Esta mañana ha tenido lugar en la pequeña localidad valenciana de Buñol la guerra a tomatazos, conocida como “La Tomatina”, la cual se lleva celebrando cada último miércoles de agosto desde hace 72 años.

La intensa presencia policial ha llamado la atención respecto a las últimas ediciones. Sin embargo los últimos atentados de Cataluña han detonado la decisión de intensificar la seguridad.

En los últimos cinco años, la Tomatina parece haber encontrado una fórmula que garantice la continuidad de la fiesta, tras años de excesos y casi hasta hastío de sus vecinos, y un equilibrio entre asistentes, 22.000, y tomates, 160 toneladas, una cifra que por primera vez en los últimos siete años se mantiene estable.

La guerra ha sido breve, apenas 63 minutos, entre las 10.55 y las 11.58, han bastado para colorear de rojo pasión todo el centro de Buñol; y ya completamente empapados, ha habido quienes han aprovechado la oportunidad para nadar en caldo de tomate.

Sólo la pasta de tomate, en la que muchos acaban literalmente sumergidos, los impactos, el descontrol y el agotamiento parecen efectivos para someter el fervor y la estridencia inicial y poner fin a una batalla que se ha saldado sin más consecuencias que una decena de contusionados.

El personal de Cruz Roja ha informado de que tres personas han recibido puntos de sutura, (uno de ellos en la lengua, por un codazo), otras cinco han recibido atención por daños leves en los ojos y una mujer ha sufrido una crisis de ansiedad, aunque según las primeras informaciones ninguno de ellos han sido trasladado a un hospital.
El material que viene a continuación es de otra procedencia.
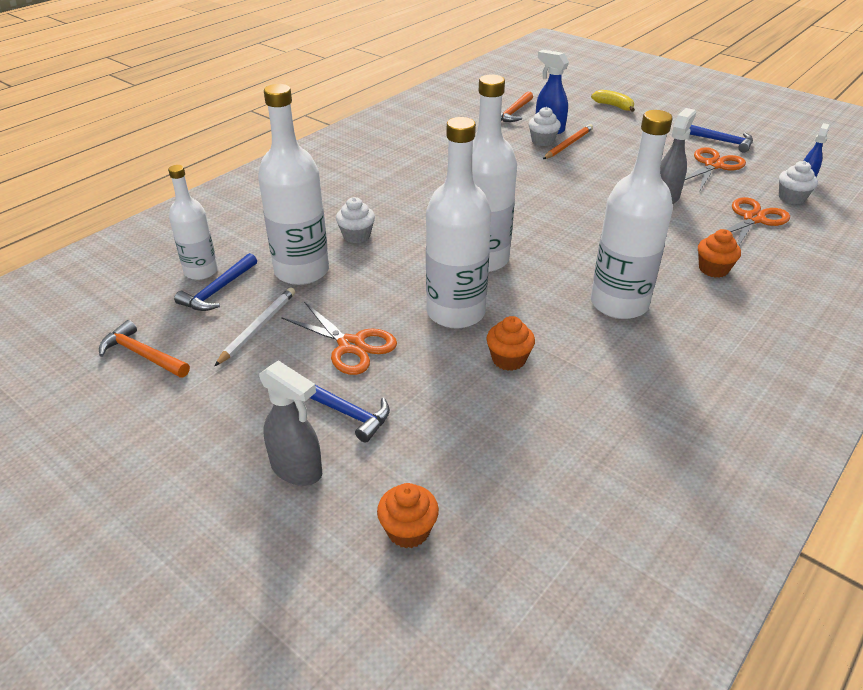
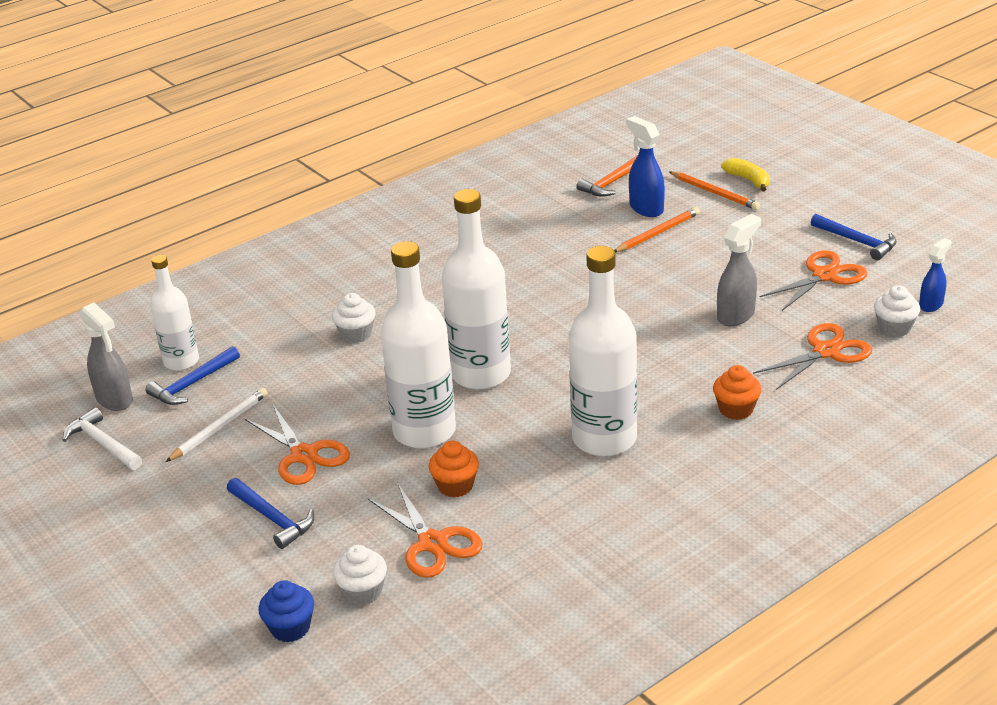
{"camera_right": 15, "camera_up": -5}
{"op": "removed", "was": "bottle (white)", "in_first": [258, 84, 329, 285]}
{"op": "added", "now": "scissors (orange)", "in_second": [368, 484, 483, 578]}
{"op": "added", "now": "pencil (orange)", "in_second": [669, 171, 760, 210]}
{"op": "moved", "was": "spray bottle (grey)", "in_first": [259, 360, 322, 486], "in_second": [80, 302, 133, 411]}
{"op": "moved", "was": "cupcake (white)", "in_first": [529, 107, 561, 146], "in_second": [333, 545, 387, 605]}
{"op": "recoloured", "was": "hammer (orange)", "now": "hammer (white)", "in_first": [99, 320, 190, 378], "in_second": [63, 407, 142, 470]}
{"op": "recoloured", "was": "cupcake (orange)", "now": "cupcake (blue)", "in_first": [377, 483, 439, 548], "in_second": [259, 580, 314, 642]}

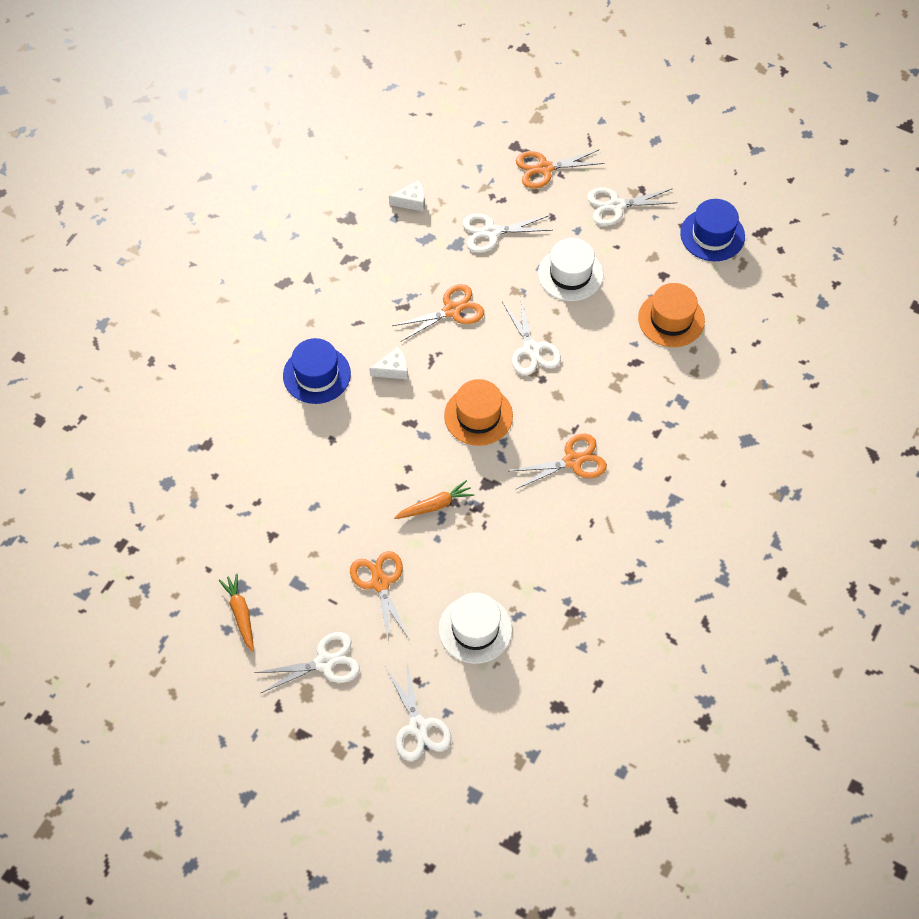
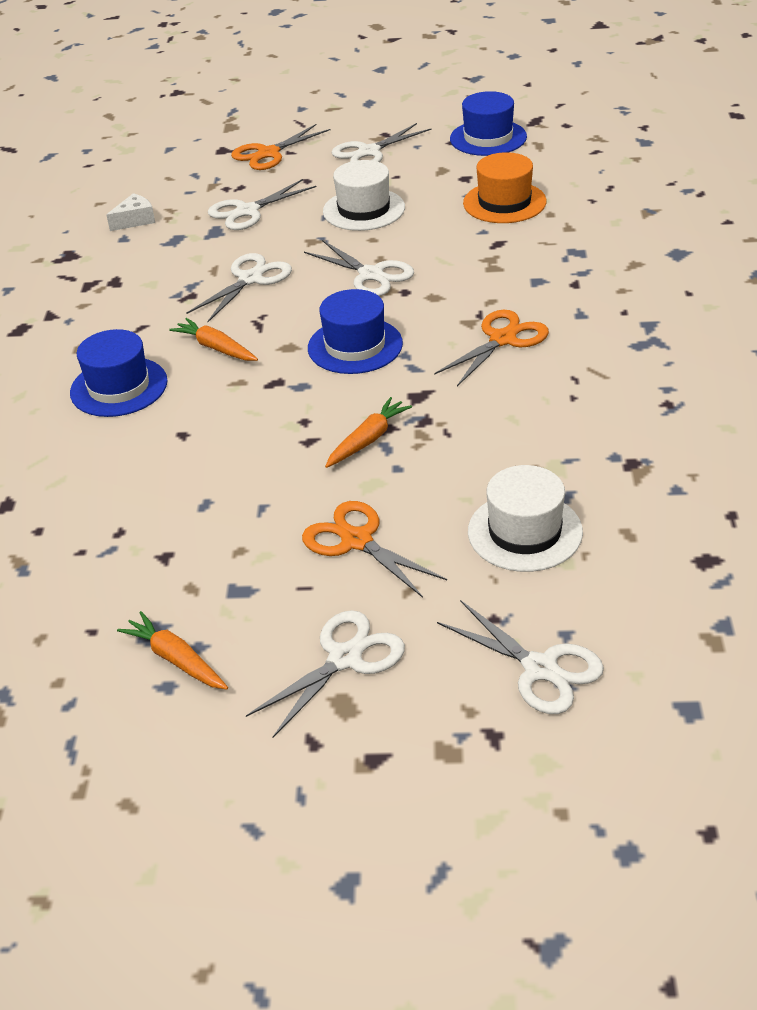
{"camera_right": -25, "camera_up": -20}
{"op": "replaced", "was": "cheese (white)", "now": "carrot (orange)", "in_first": [369, 347, 408, 380], "in_second": [169, 318, 258, 361]}
{"op": "recoloured", "was": "scissors (orange)", "now": "scissors (white)", "in_first": [392, 284, 484, 341], "in_second": [187, 253, 292, 322]}
{"op": "recoloured", "was": "hat (orange)", "now": "hat (blue)", "in_first": [444, 379, 513, 446], "in_second": [308, 289, 403, 374]}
Desde mediadios del siglo XX

La fiesta que empezó como una simple gamberrada en 1945, cuando varios vecinos empezaron a lanzarse tomates al paso de un desfile de gigantes y cabezudos, ha logrado superar años de censura para convertirse en una de las fiestas más excéntricas y conocidas mundialmente.
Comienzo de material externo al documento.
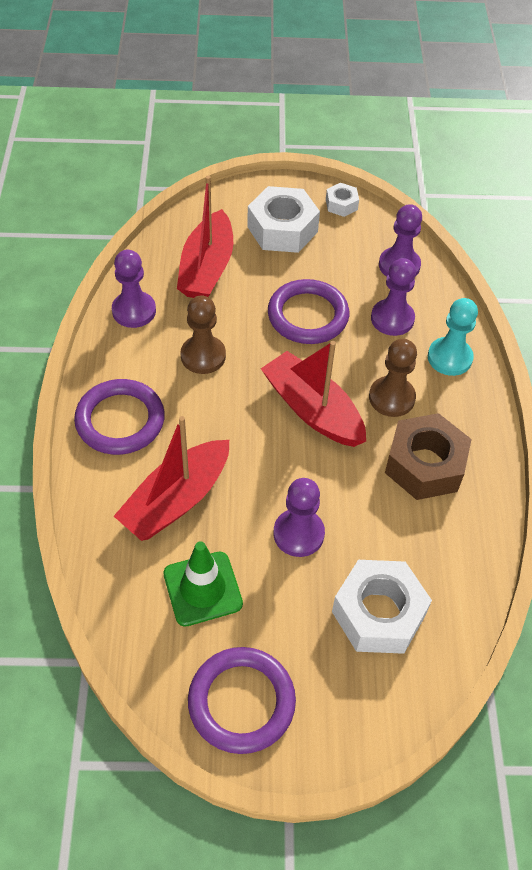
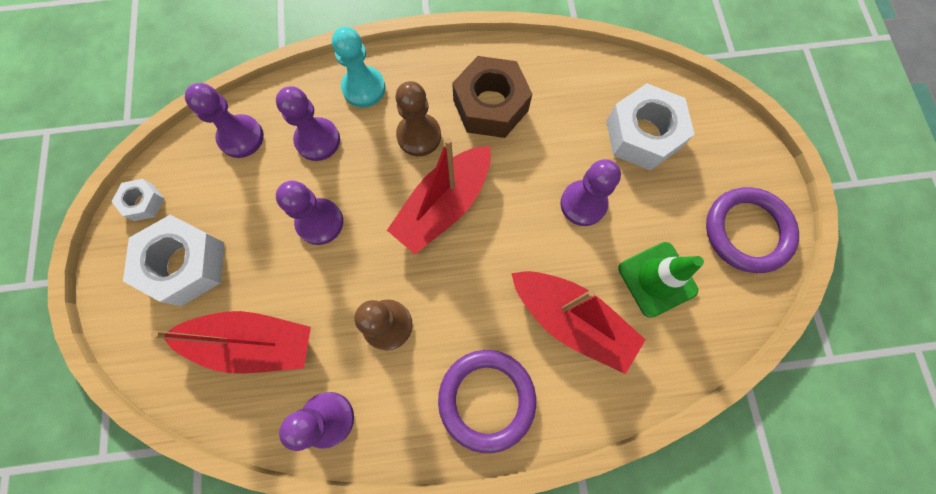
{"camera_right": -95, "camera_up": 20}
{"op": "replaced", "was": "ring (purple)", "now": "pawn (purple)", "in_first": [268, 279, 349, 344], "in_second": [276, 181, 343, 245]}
Como los Sanfermines, la Tomatina consta en el imaginario de los miles de extranjeros participantes, mayoría en la marea roja, como un sello que no debe faltar en su pasaporte, una cruz en su historial de intrépidos juerguistas juveniles que probablemente asisten, sin saberlo, al homenaje más internacional a una fiesta forjada en la travesura y en la picaresca típicamente española.